As of this moment, I've not written one Christmas card or sent any packages that need to get faraway places such as Connecticut within the next seven days. But with a little help from various express shipping devices, I should be OK.
I know it's in vogue to downsize and simplify Christmas, but I've found it difficult to shave very much off my to-do list this time of year. I enjoy buying gifts for family members, and how can you not decorate the house in red and green from one end to the other? And once you've established the time-honored tradition of baking Christmas cookies, it's hard to make the switch to stale store-bought pastries.
Christmas cards are a chore I complete with an admitted ulterior motive. If I don't send cards, I'll be crossed off other people's lists, and I won't get to find out how my cousin's day lilies are doing in Florida, or how many cruises my high school girlfriends have been on this year. I wouldn't be subjected to the details of Aunt May's bladder surgery or the annual letter from one family that's written from the dog's point of view.
On second thought, greeting cards may be one item I can safely cross off the list.
What keeps me going amid all the overt holiday preparations are the special moments each year when the spirit of Christmas - the reason for the season - shows itself in unexpected ways.
During one exhaustive Christmas season about 15 years ago, I attended the Christmas party at the Montana Veterans Home in Columbia Falls to take photographs and write a story. As I sat there waiting for the "action" to happen, I noticed two old soldiers interacting.
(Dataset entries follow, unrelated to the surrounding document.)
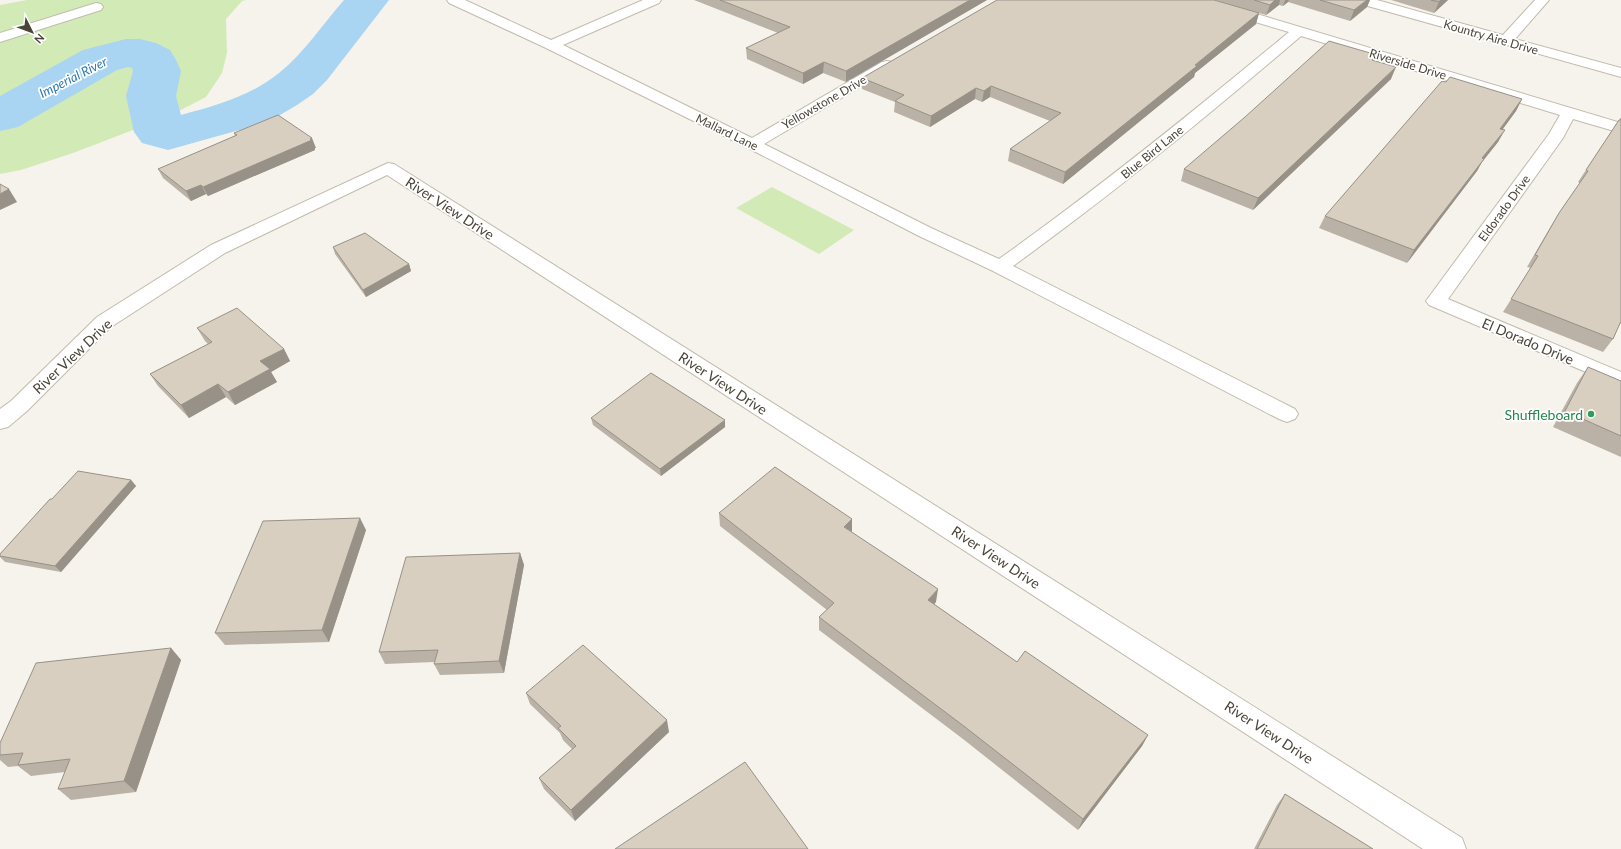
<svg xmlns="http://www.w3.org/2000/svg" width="1621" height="849" font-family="Lato,sans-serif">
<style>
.green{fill:#d2eab5}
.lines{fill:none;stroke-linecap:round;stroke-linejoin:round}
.river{fill:#a9d4f2;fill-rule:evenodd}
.minor-casing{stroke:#c2bbae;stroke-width:2}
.minor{fill:#fff;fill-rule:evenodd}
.wall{fill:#bab2a6}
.shaded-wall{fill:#979187}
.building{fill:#d8cfc1;stroke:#979187}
.leisure-dot{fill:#2e9e5b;stroke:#fff;stroke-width:1.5}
.labels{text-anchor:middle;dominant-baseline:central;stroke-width:3.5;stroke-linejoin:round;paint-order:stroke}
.far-street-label{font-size:12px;fill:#4b4439;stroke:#fff}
.far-water-label{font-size:13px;font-style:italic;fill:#2e7ab2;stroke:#fff}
.street-label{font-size:14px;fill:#4b4439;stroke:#fff}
.leisure-label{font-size:14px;fill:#27864d;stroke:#fff;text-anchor:end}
</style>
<rect width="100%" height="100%" fill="#f6f3ec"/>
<g class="green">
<polygon points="27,0 246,0 242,1 226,19 227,53 222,73 206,97 167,117 73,153 21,170 0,174 0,5"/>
<polygon points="772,187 854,230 819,254 736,208"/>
</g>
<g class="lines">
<path class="river" d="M344 0H389L327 80 313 94 297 105 280 115 243 129 168 150 142 143 134 132 126 96 133 71 132 68 128 67 117 70 18 127 0 131V96L83 50 126 39H140L156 43 170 50 176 60 181 71 176 96 181 115C215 106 251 96 279 73 304 53 322 25 344 0Z"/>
<defs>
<g id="minor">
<path d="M447 0H465L551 40 643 0H661L659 3 563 45 752 138 882 62 887 61 892 62 894 65 892 68 764 144 931 228 999 259C1099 188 1194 111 1289 32L1191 3 1189 0H1210L1621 123V133L1573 119 1563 138 1448 299 1621 372V387L1429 305 1426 301 1549 134 1560 115 1301 36C1208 116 1113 194 1013 266L1295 409 1298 414 1295 419 1287 422 1279 419 993 271 919 236 746 147 546 48 449 3Z"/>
<polygon points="1355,0 1377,0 1503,35 1535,0 1549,0 1515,39 1621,68 1621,77 1357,3"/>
<polygon points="96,3 101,4 103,7 101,10 0,42 0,33"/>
<polygon points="388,163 394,164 1462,838 1466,849 1423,849 387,175 225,253 111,327 27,411 8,427 0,429 0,409 11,401 97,317 211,245"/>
</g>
</defs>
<use href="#minor" class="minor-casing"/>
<use href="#minor" class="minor"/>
</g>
<g class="wall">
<polygon points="694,0 987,0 846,82 823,73 803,84 747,59 746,48 778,33"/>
<polygon points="1215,0 1370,0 1367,7 1350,21 1288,2 1283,6 1279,5 1266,15 1259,13 1256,24 1195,73 1194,77 1063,184 1008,161 1010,149 1050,121 990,97 982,102 975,99 930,127 894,112 895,102 862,89 862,78 1259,13"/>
<polygon points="1391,0 1448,0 1434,13"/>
<polygon points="1377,55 1375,61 1391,79 1253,210 1181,181 1184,169"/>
<polygon points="1522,99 1516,111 1502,130 1498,142 1482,162 1477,171 1407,263 1319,228 1325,216"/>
<polygon points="1621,117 1621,321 1613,339 1603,352 1503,312 1531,268 1527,267 1551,226 1559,213 1580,183 1578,182 1586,170"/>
<polygon points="234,133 316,148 315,148 315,150 208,196 206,194 191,201 163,178 158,169 235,136"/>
<polygon points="333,247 409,264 411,271 366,297 335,254"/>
<polygon points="197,328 284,349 290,361 271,372 277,382 235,405 226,397 189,418 158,386 150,374 208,344 205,341"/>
<polygon points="1588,367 1621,381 1621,457 1553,427 1577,383"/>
<polygon points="591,418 725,427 661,476 593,425"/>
<polygon points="131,480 136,486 61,572 5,562 0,557 0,554 52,499"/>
<polygon points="719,513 852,532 936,602 934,604 1017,662 1148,735 1142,746 1078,830 963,739 819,630 819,617 827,610 720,526"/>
<polygon points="366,530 329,642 225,645 215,633"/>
<polygon points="520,553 524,565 504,673 440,675 434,664 434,662 385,664 379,652"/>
<polygon points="171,648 181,660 136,792 71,800 58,789 65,772 31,776 18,766 8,767 0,760 0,743"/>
<polygon points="526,693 669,732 575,821 544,789 539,778 572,749 563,740 560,733 530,704"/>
<polygon points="1285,794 1373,849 1254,849 1277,805"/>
</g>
<g class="shaded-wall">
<polygon points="970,0 987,0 846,82 846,71"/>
<polygon points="1275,0 1280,0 1279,5 1266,15 1270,5"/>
<polygon points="1285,0 1289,0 1288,2 1283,6"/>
<polygon points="1367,0 1370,0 1367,7 1350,21 1354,10"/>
<polygon points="1441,0 1448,0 1434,13 1439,2"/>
<polygon points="1259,13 1256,24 1195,73 1194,77 1063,184 1065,172"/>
<polygon points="1377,55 1372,67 1372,60"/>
<polygon points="824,62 823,73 803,84 803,73"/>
<polygon points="1396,67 1391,79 1253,210 1258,198"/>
<polygon points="991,86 990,97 982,102 984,91"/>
<polygon points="976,88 975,99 930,127 931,116"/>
<polygon points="1522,99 1516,111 1494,141 1500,129"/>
<polygon points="1505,130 1498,142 1482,162 1477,171 1407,263 1414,250 1482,158"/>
<polygon points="312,138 316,148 315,148 315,150 208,196 203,187"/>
<polygon points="201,185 206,194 191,201 186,191"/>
<polygon points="9,189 17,202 0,210 0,194"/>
<polygon points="409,264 411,271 366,297 363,290"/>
<polygon points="284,349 290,361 271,372 277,382 235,405 228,392 260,361"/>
<polygon points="218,384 226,397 189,418 181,405"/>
<polygon points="725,420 725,427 661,476 660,469"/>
<polygon points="131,480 136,486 61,572 55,566"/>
<polygon points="360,518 366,530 329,642 322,630"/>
<polygon points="852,519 852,532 844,527"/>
<polygon points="520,553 524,565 504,673 499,661"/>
<polygon points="938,589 936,602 926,613 928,600"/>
<polygon points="171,648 181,660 136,792 124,781"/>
<polygon points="667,720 669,732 575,821 571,810"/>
<polygon points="1148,735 1142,746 1078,830 1083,819"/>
</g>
<g class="building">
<polygon points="720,0 970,0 846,71 824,62 803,73 746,48 790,27"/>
<polygon points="997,0 1214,0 1259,13 1195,65 1197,66 1065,172 1010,149 1061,113 991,86 984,91 976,88 931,116 895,101 904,95 862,78"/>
<polygon points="1254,0 1275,0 1270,5"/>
<polygon points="1320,0 1367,0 1354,10"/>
<polygon points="1431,0 1441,0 1439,2"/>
<polygon points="1329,41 1377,55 1372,60 1396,67 1258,198 1184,169 1245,117"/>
<polygon points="1450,77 1522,99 1500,129 1505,130 1482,158 1484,159 1414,250 1325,216 1442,81 1446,82"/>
<polygon points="278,115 312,138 310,139 312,140 203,187 201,185 186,191 158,169 237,135 234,133"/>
<polygon points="1619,120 1621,120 1621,321 1613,339 1511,299 1538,256 1535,255 1559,213 1588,171 1586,170"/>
<polygon points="0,184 9,189 0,194"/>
<polygon points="365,233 409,264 363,290 333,247"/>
<polygon points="237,308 284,349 260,361 270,369 228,392 218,384 181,405 150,374 212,342 197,328"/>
<polygon points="1588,367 1621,381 1621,436 1565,411"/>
<polygon points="651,373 725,420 660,469 591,418"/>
<polygon points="775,467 852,519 844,527 938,589 928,600 1017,662 1025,651 1148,735 1083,819 965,727 819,617 834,603 719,513"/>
<polygon points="78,471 131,480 55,566 0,556 0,554 50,499 52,499"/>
<polygon points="360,518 322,630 215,633 263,521"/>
<polygon points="520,553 499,661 434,664 438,650 379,652 406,557"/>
<polygon points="583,645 667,720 571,810 539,778 576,746 558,728 561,726 526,693"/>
<polygon points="171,648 124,781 58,789 70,759 18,765 23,753 0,755 0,743 36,663"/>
<polygon points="745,762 808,849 615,849"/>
<polygon points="1285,794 1373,849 1257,849"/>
</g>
<circle class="leisure-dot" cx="1591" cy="414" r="4"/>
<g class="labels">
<g class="far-street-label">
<text transform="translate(1491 37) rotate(16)">Kountry Aire Drive</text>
<text transform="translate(1408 64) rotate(17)">Riverside Drive</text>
<text transform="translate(824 102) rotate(-30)">Yellowstone Drive</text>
<text transform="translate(727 132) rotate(26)">Mallard Lane</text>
<text transform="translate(1152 152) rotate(-39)">Blue Bird Lane</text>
<text transform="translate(1504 208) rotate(-54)">Eldorado Drive</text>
</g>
<g class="far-water-label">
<text transform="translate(73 77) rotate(-27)">Imperial River</text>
</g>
<g class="street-label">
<text transform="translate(450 208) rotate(33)">River View Drive</text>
<text transform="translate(1528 341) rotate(23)">El Dorado Drive</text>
<text transform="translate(72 356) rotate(-43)">River View Drive</text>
<text transform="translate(723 383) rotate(33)">River View Drive</text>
<text transform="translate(996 557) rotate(33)">River View Drive</text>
<text transform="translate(1269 732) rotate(33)">River View Drive</text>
</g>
<g class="leisure-label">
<text x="1583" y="414">Shuffleboard</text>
</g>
</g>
<g transform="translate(32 32) rotate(132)" stroke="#ffffff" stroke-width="3" paint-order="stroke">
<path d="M0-3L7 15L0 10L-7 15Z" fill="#4b4439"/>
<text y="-6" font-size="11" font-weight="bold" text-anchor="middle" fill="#4b4439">N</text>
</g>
</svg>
One of the men was unable to feed himself, so his friend quietly and tenderly fed him spoonfuls of pie.
It was in that very moment I realized the spirit of Christmas was alive and well, not in the gaudy display of Santa Claus arriving to greet a crowd of veterans, but in the unseen act of one man helping another.
Since then, I've made a conscious effort to look for those small acts of kindness or moments of clarity, especially during the holiday season when life's a blur and we all need a little reminder that Christmas is more than presents and decorations.
"Are you ready for Christmas?"
It's a loaded question. As a Christian, I look forward to celebrating the birth of Christ. As a human being, I struggle with all of the obligations that can easily overshadow this most important holiday.
What I do know is that Christmas, and Christ, will come, whether we're ready or not.